Communities are complex systems with diverse and evolving demands and interests. Negotiating a Community Benefits Agreement requires companies to make a sustained commitment and constantly adjust to shifting community dynamics. Regular communication and flexibility are essential, as shifting community priorities, changes in management and leadership, and the involvement of new community organizations can make negotiations progressively more challenging.

Borealis provides solutions to simplify stakeholder relations – including interactions with CBA communities – helping organizations build trusted relationships and secure project social acceptance.

In particular, Borealis makes it possible to:

  • Establish a complete register of all project stakeholders, with individual records that contain all relevant information about their interests and position with respect to the project.
  • Map stakeholders to obtain a global view of the necessary outreach work.
  • Track all communications between stakeholders and project representatives.
  • Deal more easily with difficult stakeholders, by eliminating annoyances such as communication errors, misunderstandings, oversights, and long response times.

Challenge #2: The complexity of regulatory and legal frameworks, implementation, and monitoring

Infrastructure projects are governed by complex regulatory and legal systems that have an impact on practically every part of the project, including the negotiations required for a Community Benefits Agreement.

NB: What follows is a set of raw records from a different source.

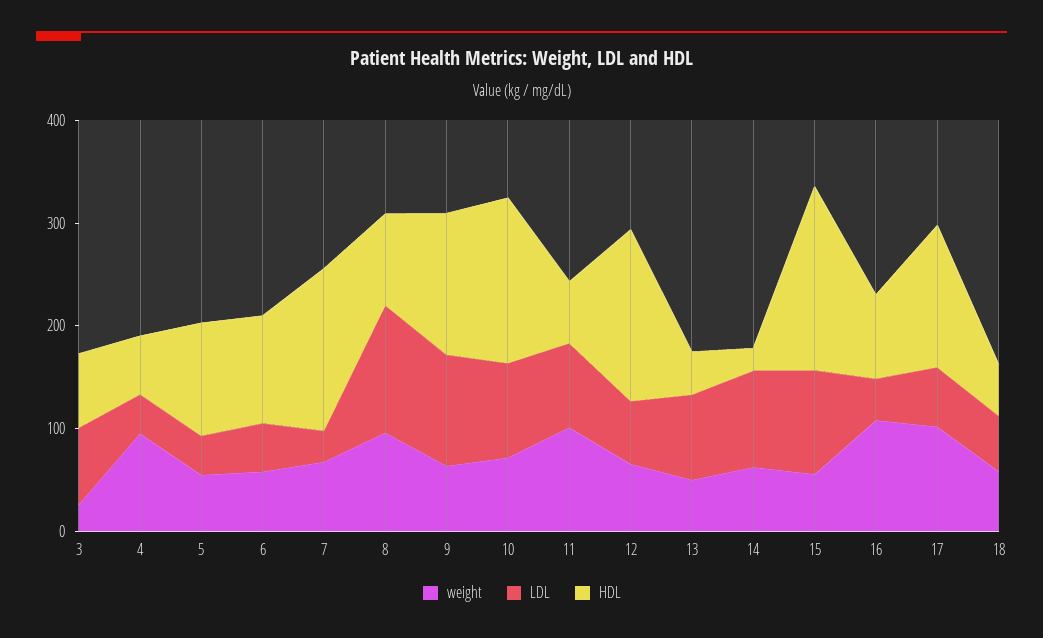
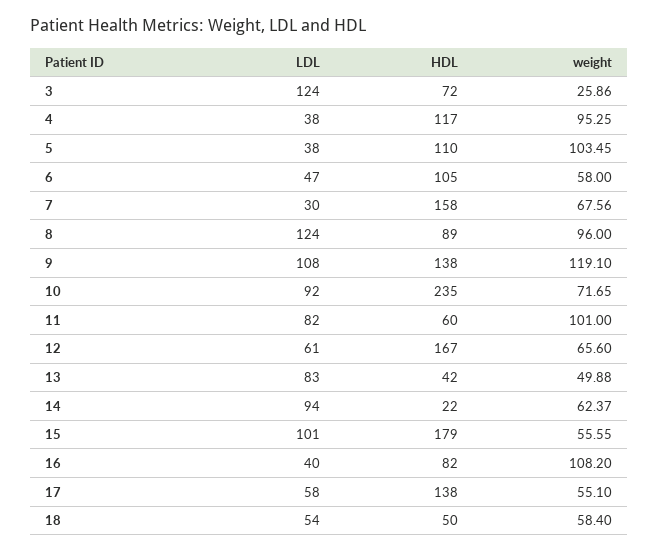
LDL, 3: 80 -> 124
HDL, 4: 60 -> 117
weight, 5: 60 -> 103.45
weight, 9: 60 -> 119.1
HDL, 10: 160 -> 235
weight, 17: 100 -> 55.1

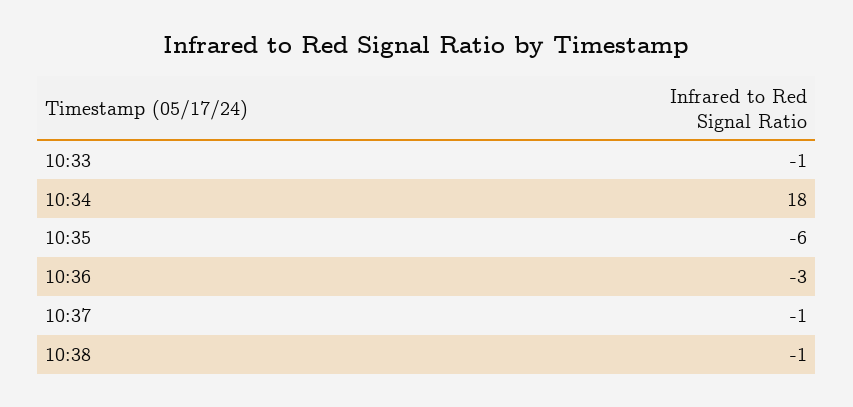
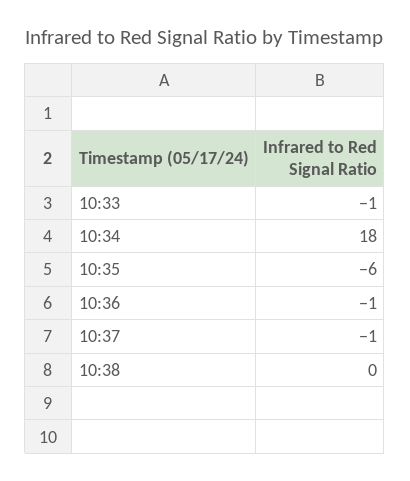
10:36: -3 -> -1
10:38: -1 -> 0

The viability and scope of benefits included in these agreements may be impacted by compliance with environmental rules, labor laws, zoning requirements, and other legal obligations. Navigating these frameworks and ensuring compliance can be challenging and time-consuming.

In the United States, for example, there are at least two public interest programs involved in the promotion and implementation of agreements which can potentially complicate compliance activities. The Bipartisan Infrastructure Bill, enacted as part of the Infrastructure Investment and Jobs Act (IIJA), authorizes an investment of up to $108 billion in public transit. The Inflation Reduction Act (IRA), signed into law in 2022, provides $500 billion in new federal spending to reduce carbon emissions and healthcare costs.

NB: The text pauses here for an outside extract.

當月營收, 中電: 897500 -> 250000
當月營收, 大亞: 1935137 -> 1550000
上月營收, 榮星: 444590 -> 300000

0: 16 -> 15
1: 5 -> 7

After a Community Benefit Agreement has been ratified, it can be difficult to ensure implementation and follow-up. Clear monitoring, evaluation and enforcement mechanisms need to be put in place, as lack of resources, capacity, or accountability mechanisms can jeopardize the completion of promised actions.

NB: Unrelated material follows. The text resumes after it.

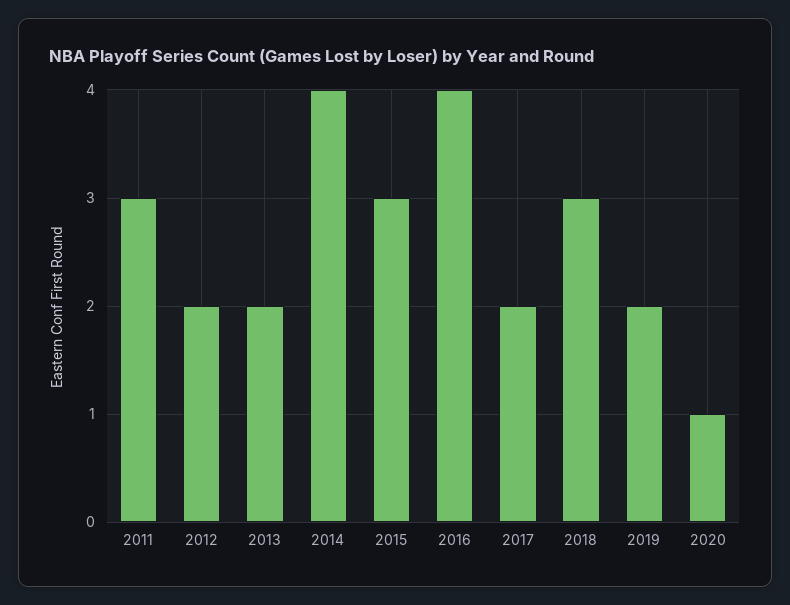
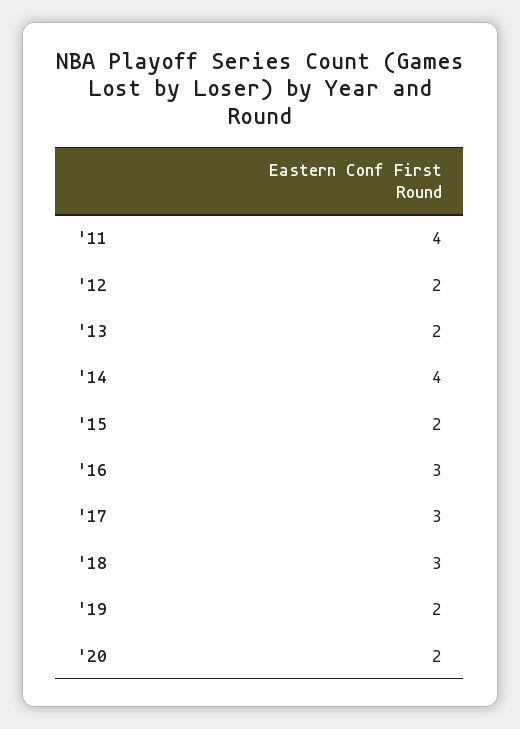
2011: 3 -> 4
2015: 3 -> 2
2016: 4 -> 3
2017: 2 -> 3
2020: 1 -> 2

Fortunately, the Borealis Compliance Management module provides tools perfectly suited to these requirements and tasks, allowing users (among other things) to:

  • List all commitments made to stakeholders, including Community Benefit Agreements.
  • Maintain records of all compliance documents and agreements related to the project (internal policies, government regulations, community benefit agreements, etc.) and link them to the commitments.
  • Closely monitor compliance efforts to ensure that all conditions are met on schedule, and adjust if necessary.
  • Access data by community, commitment, engagement plan, document, and more.

The Analytics tools in Borealis provide information on the general status of commitments (e.g.: satisfied, in progress, planned, suspended), as well as results by document, risk, or subject.


Finally, the Borealis Social Investment module includes a register to manage strategic investments. This allows teams to link financial investments to commitments, compliance conditions, and even UN Sustainable Development Goals and then track investments for each commitment.

Key Points to Remember

  • As sustainable development gains momentum, Community Benefit Agreements (CBAs) take on even greater value due to their environmental, economic and social considerations.
  • In addition to providing access to financing and permits, CBAs improve community relations through commitments to communities.
  • The negotiations leading to CBAs involve a host of complex details, such as recording and tracking communications and complying with regulatory and legal frameworks. Organizations must be able to manage this information efficiently and quickly adapt to changing community dynamics.
  • Borealis software offers multiple features, tools and modules to help organizations effectively manage Community Benefit Agreements.